> [What you need to do] Write out the records below exactly as they appear, skipping each picture.

> [The data]
►

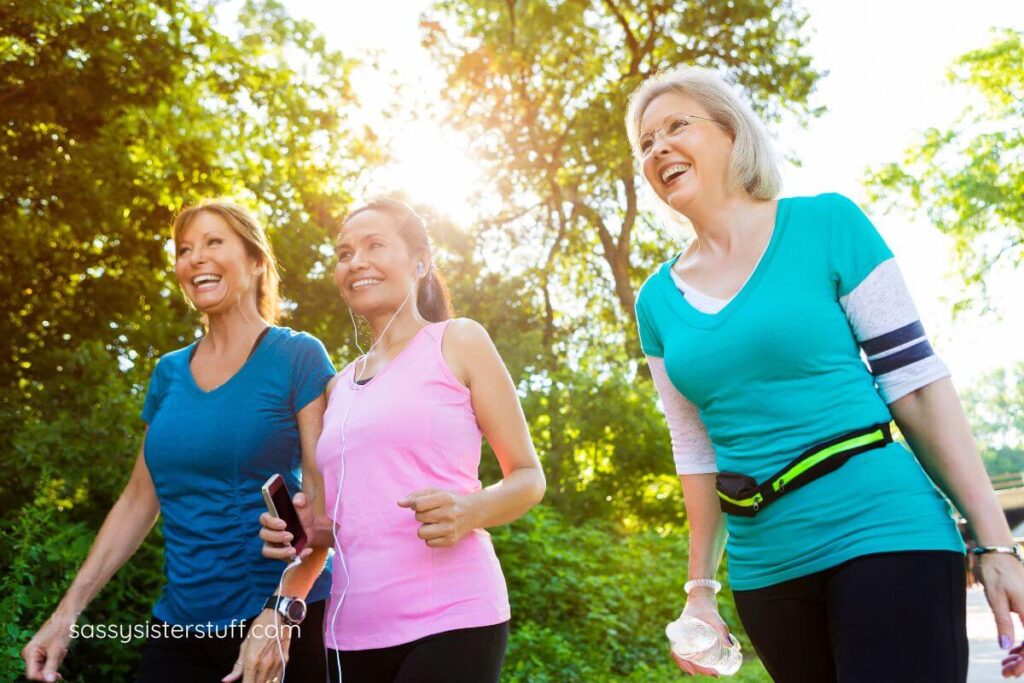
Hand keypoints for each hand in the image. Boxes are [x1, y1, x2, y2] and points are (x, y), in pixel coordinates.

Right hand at [22, 612, 73, 681]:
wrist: (66, 617)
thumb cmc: (61, 631)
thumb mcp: (57, 651)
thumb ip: (51, 667)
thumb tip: (49, 681)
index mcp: (29, 653)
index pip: (32, 675)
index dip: (44, 677)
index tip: (58, 674)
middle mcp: (29, 654)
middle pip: (40, 671)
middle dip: (52, 666)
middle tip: (61, 654)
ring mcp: (34, 653)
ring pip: (46, 667)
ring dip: (56, 661)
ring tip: (62, 649)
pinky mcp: (41, 651)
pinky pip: (49, 661)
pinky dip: (56, 658)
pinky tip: (62, 649)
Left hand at [223, 609, 290, 682]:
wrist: (278, 616)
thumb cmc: (259, 628)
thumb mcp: (245, 645)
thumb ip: (237, 666)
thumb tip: (226, 681)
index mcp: (252, 659)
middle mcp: (265, 663)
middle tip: (250, 679)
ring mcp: (276, 663)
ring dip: (264, 682)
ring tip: (258, 679)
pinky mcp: (285, 660)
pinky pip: (279, 677)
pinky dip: (273, 680)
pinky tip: (268, 678)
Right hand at [260, 492, 317, 561]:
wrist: (313, 528)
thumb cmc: (304, 515)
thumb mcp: (305, 505)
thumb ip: (301, 499)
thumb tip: (297, 501)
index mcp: (271, 518)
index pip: (264, 519)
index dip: (271, 522)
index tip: (283, 524)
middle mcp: (269, 532)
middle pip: (264, 535)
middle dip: (276, 537)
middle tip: (290, 536)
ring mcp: (273, 545)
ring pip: (268, 551)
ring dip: (279, 552)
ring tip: (293, 550)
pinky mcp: (281, 555)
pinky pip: (283, 560)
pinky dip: (295, 557)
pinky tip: (306, 551)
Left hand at [397, 488, 474, 547]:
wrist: (471, 512)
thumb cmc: (448, 501)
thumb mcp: (435, 492)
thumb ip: (415, 496)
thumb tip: (399, 503)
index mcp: (445, 499)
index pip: (418, 504)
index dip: (415, 504)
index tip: (422, 504)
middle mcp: (449, 514)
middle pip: (418, 517)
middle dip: (421, 515)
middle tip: (432, 513)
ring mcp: (450, 529)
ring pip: (421, 533)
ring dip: (424, 528)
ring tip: (434, 523)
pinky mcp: (450, 541)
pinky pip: (428, 543)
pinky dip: (430, 537)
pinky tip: (439, 530)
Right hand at [671, 590, 734, 677]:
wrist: (702, 597)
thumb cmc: (705, 606)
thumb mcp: (714, 617)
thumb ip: (722, 630)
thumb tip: (731, 646)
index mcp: (678, 633)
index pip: (676, 653)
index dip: (682, 664)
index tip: (693, 673)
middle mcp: (680, 638)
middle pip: (685, 658)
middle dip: (698, 669)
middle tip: (715, 673)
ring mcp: (686, 639)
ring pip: (689, 657)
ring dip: (699, 667)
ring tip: (715, 672)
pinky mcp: (692, 639)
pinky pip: (692, 653)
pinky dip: (699, 661)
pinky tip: (709, 666)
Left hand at [977, 553, 1023, 677]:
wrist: (997, 553)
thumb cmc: (994, 572)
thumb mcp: (995, 598)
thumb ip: (1003, 622)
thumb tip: (1006, 646)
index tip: (1011, 672)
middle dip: (1023, 662)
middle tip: (1005, 672)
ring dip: (1022, 654)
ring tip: (1005, 664)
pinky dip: (1023, 644)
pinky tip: (1010, 650)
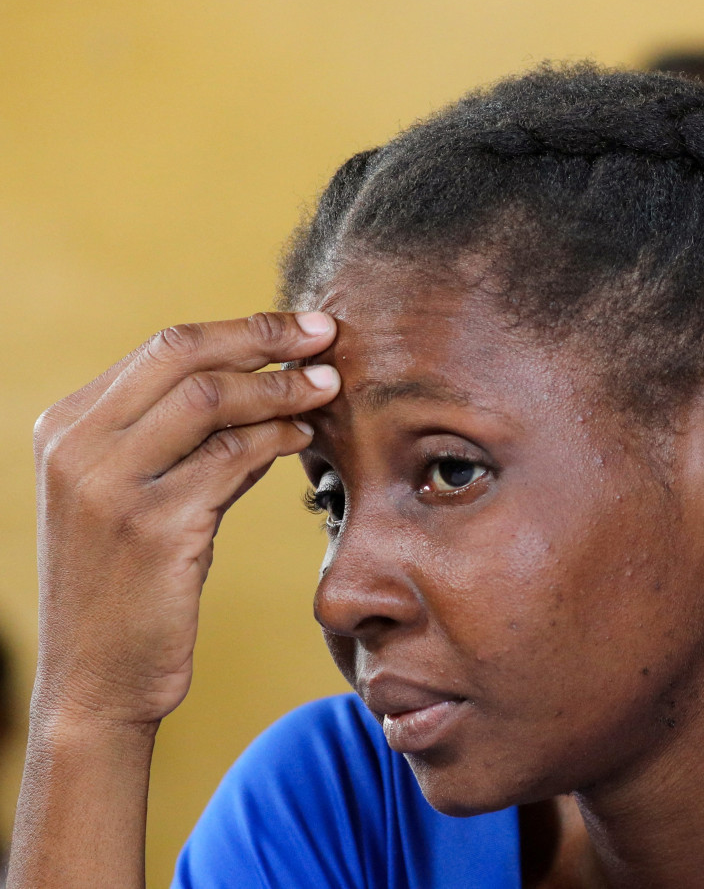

◄

> [Answer box]
Hand keypoints for each hand in the image. Boxes are [x1, y1, x2, y2] and points are (x, y), in pixel coordinates.

Right hand at [22, 612, 73, 681]:
wrist: (66, 617)
thumb cmc: (61, 631)
thumb mcp: (57, 651)
thumb ip: (51, 667)
thumb tip: (49, 681)
index mcp: (29, 653)
index pip: (32, 675)
index dip: (44, 677)
index tip: (58, 674)
middle mcp: (29, 654)
middle pip: (40, 671)
middle dip: (52, 666)
middle tip: (61, 654)
ring mcp: (34, 653)
ring pip: (46, 667)
ring dip: (56, 661)
ring tip: (62, 649)
pinky mcp: (41, 651)
pinky pip: (49, 661)
pinky dip: (56, 658)
pinky tip: (62, 649)
Left hand at [223, 609, 290, 682]:
wrist: (278, 616)
thumb cmc: (259, 628)
thumb mcp: (245, 645)
thumb ip: (237, 666)
thumb tip: (226, 681)
index mcp: (252, 659)
middle mcp: (265, 663)
middle tip: (250, 679)
ring mcp: (276, 663)
ring dip: (264, 682)
ring tip: (258, 679)
pinky mcp: (285, 660)
pinky pip: (279, 677)
pinky dip: (273, 680)
pinky tip: (268, 678)
Right hand at [260, 492, 317, 561]:
wrist: (313, 528)
thumb cmc: (304, 515)
thumb mcp: (305, 505)
thumb ip: (301, 499)
thumb tip: (297, 501)
index mcp: (271, 518)
index pip: (264, 519)
index dip: (271, 522)
index tip: (283, 524)
middle mcp: (269, 532)
middle pip: (264, 535)
middle dip: (276, 537)
middle tip: (290, 536)
ring mcp: (273, 545)
ring pip: (268, 551)
ring dip: (279, 552)
ring tip: (293, 550)
pinky mcp: (281, 555)
pinky pip: (283, 560)
pinky dip: (295, 557)
pinky tip: (306, 551)
Left hand at [397, 488, 474, 547]:
wrist: (471, 512)
thumb cmc: (448, 501)
thumb mcp: (435, 492)
thumb ip: (415, 496)
thumb tip: (399, 503)
index mcp: (445, 499)
index pip: (418, 504)
index dip: (415, 504)
index tip: (422, 504)
middle mcp: (449, 514)
middle pip: (418, 517)
middle dip: (421, 515)
middle tip: (432, 513)
ring mcp: (450, 529)
ring pip: (421, 533)
ring dip: (424, 528)
ring tip: (434, 523)
pinky mcp: (450, 541)
pinky pip: (428, 543)
pinky dip: (430, 537)
pinky tip: (439, 530)
Right hand at [671, 590, 734, 677]:
wrist: (702, 597)
thumb cmc: (705, 606)
thumb mcp: (714, 617)
thumb ip: (722, 630)
thumb tip: (731, 646)
index mcp: (678, 633)
index pip: (676, 653)
index dip: (682, 664)
index tip: (693, 673)
middle mcp: (680, 638)
middle pip: (685, 658)
middle dip: (698, 669)
middle tip: (715, 673)
ring mcp: (686, 639)
ring pip: (689, 657)
ring dip: (699, 667)
ring tip: (715, 672)
pinky mcp: (692, 639)
pinky pip: (692, 653)
pinky dip: (699, 661)
pinky tip: (709, 666)
Left hand at [977, 553, 1023, 677]:
wrist: (997, 553)
thumb cmc: (994, 572)
thumb mcp: (995, 598)
thumb ip: (1003, 622)
thumb tip: (1006, 646)
index tip: (1011, 672)
middle dip: (1023, 662)
middle tip: (1005, 672)
ring dip: (1022, 654)
ring tip: (1005, 664)
pinky dip: (1023, 644)
pinky tip: (1010, 650)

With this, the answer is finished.